◆ YOUR OBJECTIVE
Beginning at the top of the data below, write out every line exactly until you reach the line with "image of human", and include that line.

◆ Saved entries

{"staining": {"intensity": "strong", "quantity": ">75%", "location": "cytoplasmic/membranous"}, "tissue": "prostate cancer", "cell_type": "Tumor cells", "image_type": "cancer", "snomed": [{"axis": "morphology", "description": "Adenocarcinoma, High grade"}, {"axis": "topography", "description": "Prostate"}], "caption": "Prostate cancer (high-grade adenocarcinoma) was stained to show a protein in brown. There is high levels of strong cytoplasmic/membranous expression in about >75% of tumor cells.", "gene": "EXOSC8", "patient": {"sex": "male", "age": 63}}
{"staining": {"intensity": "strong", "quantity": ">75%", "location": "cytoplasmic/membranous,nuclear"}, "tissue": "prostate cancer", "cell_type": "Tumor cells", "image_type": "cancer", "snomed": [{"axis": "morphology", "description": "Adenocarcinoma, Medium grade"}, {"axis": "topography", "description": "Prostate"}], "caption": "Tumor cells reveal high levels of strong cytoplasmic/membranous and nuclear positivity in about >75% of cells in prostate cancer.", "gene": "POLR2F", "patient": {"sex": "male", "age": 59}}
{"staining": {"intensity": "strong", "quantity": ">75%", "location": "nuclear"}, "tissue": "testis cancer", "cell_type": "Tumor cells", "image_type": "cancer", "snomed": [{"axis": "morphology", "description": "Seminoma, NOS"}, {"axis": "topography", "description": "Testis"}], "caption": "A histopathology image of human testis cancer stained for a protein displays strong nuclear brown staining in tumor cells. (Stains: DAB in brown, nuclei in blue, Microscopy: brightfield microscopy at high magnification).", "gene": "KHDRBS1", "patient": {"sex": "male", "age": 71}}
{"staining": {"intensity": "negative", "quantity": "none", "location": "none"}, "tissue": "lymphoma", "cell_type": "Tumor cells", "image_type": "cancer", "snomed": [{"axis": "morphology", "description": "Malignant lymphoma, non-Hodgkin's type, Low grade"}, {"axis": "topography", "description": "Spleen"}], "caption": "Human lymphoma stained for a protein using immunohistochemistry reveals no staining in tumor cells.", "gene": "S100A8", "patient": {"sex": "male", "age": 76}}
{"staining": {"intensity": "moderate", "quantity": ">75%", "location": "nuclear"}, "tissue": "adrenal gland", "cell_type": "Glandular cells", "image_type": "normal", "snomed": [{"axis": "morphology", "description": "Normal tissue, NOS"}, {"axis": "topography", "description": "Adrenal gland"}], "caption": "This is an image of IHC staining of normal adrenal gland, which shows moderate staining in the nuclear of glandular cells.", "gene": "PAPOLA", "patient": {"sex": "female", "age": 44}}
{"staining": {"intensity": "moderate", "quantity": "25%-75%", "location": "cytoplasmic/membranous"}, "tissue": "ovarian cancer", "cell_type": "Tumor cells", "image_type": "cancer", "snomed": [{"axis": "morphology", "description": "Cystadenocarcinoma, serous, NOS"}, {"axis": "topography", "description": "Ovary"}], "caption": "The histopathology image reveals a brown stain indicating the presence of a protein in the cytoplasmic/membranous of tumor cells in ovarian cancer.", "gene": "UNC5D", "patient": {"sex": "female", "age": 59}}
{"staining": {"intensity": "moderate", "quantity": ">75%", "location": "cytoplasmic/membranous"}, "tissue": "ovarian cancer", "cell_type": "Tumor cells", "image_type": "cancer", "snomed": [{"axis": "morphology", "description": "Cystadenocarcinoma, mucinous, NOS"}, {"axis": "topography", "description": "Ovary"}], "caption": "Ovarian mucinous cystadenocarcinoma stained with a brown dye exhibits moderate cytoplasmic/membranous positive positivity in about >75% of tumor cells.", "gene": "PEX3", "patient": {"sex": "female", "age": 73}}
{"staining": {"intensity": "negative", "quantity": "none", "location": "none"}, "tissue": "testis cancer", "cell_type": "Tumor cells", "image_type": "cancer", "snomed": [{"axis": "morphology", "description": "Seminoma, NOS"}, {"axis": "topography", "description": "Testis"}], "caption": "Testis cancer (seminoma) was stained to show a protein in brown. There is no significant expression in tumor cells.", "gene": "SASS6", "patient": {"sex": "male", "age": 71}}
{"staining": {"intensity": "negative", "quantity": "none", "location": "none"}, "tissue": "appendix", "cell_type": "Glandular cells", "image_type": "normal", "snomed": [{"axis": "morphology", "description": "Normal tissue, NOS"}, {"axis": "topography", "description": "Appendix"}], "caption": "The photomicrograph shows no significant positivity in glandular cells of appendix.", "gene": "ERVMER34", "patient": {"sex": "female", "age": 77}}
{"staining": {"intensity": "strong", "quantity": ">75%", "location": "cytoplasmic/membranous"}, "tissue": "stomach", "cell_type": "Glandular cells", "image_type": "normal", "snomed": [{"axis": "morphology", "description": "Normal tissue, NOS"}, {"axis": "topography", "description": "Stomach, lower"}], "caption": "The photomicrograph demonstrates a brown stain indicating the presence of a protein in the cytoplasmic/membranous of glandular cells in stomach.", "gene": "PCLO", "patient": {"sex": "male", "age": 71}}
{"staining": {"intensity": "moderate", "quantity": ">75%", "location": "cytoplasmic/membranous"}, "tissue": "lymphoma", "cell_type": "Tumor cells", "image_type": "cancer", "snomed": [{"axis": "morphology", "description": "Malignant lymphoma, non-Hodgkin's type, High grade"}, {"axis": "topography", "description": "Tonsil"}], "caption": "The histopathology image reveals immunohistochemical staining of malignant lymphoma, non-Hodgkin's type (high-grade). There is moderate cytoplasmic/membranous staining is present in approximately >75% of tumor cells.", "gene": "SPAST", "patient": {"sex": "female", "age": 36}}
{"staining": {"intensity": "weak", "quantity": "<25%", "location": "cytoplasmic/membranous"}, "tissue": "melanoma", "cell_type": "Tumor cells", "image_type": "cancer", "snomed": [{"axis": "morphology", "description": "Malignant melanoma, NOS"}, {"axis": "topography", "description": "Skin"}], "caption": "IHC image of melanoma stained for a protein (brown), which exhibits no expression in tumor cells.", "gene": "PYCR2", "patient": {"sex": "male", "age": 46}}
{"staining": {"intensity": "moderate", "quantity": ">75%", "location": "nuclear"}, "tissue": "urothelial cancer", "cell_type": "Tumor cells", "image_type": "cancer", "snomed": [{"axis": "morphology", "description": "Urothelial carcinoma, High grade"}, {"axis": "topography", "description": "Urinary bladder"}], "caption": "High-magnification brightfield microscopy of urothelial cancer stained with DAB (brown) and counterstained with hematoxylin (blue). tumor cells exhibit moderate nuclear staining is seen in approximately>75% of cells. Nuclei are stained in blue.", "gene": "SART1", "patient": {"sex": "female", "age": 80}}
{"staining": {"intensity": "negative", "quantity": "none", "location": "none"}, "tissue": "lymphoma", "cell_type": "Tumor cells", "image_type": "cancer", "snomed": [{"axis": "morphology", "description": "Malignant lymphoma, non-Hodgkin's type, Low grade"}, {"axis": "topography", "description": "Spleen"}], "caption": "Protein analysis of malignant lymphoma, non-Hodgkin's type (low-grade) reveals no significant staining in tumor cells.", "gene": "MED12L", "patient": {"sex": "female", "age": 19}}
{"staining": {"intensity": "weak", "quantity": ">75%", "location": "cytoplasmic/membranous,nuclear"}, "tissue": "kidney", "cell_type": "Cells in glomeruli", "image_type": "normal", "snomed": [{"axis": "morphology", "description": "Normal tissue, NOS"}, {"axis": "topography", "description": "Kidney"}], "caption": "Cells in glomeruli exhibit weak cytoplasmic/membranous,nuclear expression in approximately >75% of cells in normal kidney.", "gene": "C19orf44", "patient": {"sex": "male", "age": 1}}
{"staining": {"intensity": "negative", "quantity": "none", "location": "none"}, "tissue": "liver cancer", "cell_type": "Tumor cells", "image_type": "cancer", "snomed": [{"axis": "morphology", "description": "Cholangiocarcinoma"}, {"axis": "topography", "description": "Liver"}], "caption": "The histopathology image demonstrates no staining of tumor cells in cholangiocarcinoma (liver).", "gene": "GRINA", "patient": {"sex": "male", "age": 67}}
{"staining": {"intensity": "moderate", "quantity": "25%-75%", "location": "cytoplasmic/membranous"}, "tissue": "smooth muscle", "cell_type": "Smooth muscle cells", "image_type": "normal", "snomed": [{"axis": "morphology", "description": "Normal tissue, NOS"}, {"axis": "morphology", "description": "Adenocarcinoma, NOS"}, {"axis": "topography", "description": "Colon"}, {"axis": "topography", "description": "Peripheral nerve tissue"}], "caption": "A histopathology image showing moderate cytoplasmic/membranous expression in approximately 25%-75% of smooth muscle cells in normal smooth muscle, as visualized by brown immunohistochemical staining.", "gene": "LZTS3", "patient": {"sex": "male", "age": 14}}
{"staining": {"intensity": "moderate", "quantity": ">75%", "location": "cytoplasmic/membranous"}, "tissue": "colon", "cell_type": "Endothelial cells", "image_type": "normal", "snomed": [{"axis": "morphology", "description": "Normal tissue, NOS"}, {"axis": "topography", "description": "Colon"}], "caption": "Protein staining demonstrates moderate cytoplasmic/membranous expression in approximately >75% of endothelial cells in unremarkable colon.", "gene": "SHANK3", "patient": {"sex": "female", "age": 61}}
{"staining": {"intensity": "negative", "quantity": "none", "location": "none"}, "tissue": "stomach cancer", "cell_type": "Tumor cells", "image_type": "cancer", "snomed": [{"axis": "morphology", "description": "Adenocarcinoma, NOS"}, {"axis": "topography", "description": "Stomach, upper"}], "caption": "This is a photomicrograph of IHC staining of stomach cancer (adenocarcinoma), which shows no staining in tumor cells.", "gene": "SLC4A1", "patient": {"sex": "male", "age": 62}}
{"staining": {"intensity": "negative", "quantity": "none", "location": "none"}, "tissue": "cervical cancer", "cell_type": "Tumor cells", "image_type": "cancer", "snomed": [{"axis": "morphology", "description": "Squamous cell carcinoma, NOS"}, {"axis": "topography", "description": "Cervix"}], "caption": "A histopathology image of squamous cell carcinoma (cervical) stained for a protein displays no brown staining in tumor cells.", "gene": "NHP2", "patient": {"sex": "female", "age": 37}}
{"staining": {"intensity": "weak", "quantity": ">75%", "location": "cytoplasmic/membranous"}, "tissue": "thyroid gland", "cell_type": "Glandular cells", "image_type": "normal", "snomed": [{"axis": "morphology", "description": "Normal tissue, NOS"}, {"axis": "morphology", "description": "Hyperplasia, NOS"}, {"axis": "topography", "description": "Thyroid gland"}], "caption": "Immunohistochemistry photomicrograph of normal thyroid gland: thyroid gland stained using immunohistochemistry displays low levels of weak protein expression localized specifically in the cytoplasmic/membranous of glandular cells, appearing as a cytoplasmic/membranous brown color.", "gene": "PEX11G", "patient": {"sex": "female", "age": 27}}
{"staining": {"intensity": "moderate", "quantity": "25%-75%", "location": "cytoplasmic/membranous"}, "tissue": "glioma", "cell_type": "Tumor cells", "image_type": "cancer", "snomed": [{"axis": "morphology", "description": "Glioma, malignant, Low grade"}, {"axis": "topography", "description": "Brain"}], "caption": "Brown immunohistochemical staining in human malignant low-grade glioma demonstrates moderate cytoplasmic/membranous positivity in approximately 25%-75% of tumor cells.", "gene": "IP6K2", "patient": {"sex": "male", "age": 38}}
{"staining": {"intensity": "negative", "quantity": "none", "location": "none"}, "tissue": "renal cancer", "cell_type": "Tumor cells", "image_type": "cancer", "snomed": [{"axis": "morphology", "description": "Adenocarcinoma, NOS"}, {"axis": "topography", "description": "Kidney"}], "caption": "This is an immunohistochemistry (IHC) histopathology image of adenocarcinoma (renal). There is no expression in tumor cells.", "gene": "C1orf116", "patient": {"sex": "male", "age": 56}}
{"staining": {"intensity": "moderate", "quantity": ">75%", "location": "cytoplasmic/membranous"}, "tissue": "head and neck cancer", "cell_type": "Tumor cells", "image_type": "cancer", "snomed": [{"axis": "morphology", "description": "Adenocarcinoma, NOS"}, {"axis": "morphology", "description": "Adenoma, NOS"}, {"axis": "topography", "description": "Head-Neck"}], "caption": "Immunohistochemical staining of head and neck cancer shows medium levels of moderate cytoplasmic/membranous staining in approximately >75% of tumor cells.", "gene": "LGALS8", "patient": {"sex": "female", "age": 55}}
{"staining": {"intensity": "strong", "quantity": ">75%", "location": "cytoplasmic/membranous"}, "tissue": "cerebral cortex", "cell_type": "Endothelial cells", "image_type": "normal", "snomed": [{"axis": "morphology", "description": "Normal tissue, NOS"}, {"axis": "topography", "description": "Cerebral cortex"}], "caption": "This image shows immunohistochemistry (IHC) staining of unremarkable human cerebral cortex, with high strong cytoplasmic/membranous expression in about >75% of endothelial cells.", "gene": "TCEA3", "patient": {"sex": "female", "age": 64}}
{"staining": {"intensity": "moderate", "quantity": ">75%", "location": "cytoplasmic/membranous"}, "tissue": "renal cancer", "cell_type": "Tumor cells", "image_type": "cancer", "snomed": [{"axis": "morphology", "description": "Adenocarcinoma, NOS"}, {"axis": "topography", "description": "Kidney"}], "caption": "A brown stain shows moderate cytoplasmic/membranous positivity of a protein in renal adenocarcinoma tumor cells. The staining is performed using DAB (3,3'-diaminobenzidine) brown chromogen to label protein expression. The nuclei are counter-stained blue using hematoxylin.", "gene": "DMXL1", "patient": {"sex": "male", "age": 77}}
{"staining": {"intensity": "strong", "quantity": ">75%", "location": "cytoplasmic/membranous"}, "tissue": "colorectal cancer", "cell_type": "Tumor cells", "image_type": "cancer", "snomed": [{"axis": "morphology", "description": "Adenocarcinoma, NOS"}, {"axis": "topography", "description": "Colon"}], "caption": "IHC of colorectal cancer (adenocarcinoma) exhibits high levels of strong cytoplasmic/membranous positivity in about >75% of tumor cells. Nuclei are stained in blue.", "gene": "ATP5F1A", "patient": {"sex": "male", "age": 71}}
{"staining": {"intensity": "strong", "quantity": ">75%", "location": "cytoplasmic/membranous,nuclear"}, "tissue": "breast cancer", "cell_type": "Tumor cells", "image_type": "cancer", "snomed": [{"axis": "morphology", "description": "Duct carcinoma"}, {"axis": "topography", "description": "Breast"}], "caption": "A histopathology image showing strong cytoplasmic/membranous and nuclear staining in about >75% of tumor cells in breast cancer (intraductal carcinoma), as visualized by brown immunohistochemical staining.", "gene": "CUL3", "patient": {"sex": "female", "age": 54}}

◆ WORKED SOLUTION
{"staining": {"intensity": "strong", "quantity": ">75%", "location": "cytoplasmic/membranous"}, "tissue": "prostate cancer", "cell_type": "Tumor cells", "image_type": "cancer", "snomed": [{"axis": "morphology", "description": "Adenocarcinoma, High grade"}, {"axis": "topography", "description": "Prostate"}], "caption": "Prostate cancer (high-grade adenocarcinoma) was stained to show a protein in brown. There is high levels of strong cytoplasmic/membranous expression in about >75% of tumor cells.", "gene": "EXOSC8", "patient": {"sex": "male", "age": 63}}
{"staining": {"intensity": "strong", "quantity": ">75%", "location": "cytoplasmic/membranous,nuclear"}, "tissue": "prostate cancer", "cell_type": "Tumor cells", "image_type": "cancer", "snomed": [{"axis": "morphology", "description": "Adenocarcinoma, Medium grade"}, {"axis": "topography", "description": "Prostate"}], "caption": "Tumor cells reveal high levels of strong cytoplasmic/membranous and nuclear positivity in about >75% of cells in prostate cancer.", "gene": "POLR2F", "patient": {"sex": "male", "age": 59}}
{"staining": {"intensity": "strong", "quantity": ">75%", "location": "nuclear"}, "tissue": "testis cancer", "cell_type": "Tumor cells", "image_type": "cancer", "snomed": [{"axis": "morphology", "description": "Seminoma, NOS"}, {"axis": "topography", "description": "Testis"}], "caption": "A histopathology image of human testis cancer stained for a protein displays strong nuclear brown staining in tumor cells. (Stains: DAB in brown, nuclei in blue, Microscopy: brightfield microscopy at high magnification).", "gene": "KHDRBS1", "patient": {"sex": "male", "age": 71}}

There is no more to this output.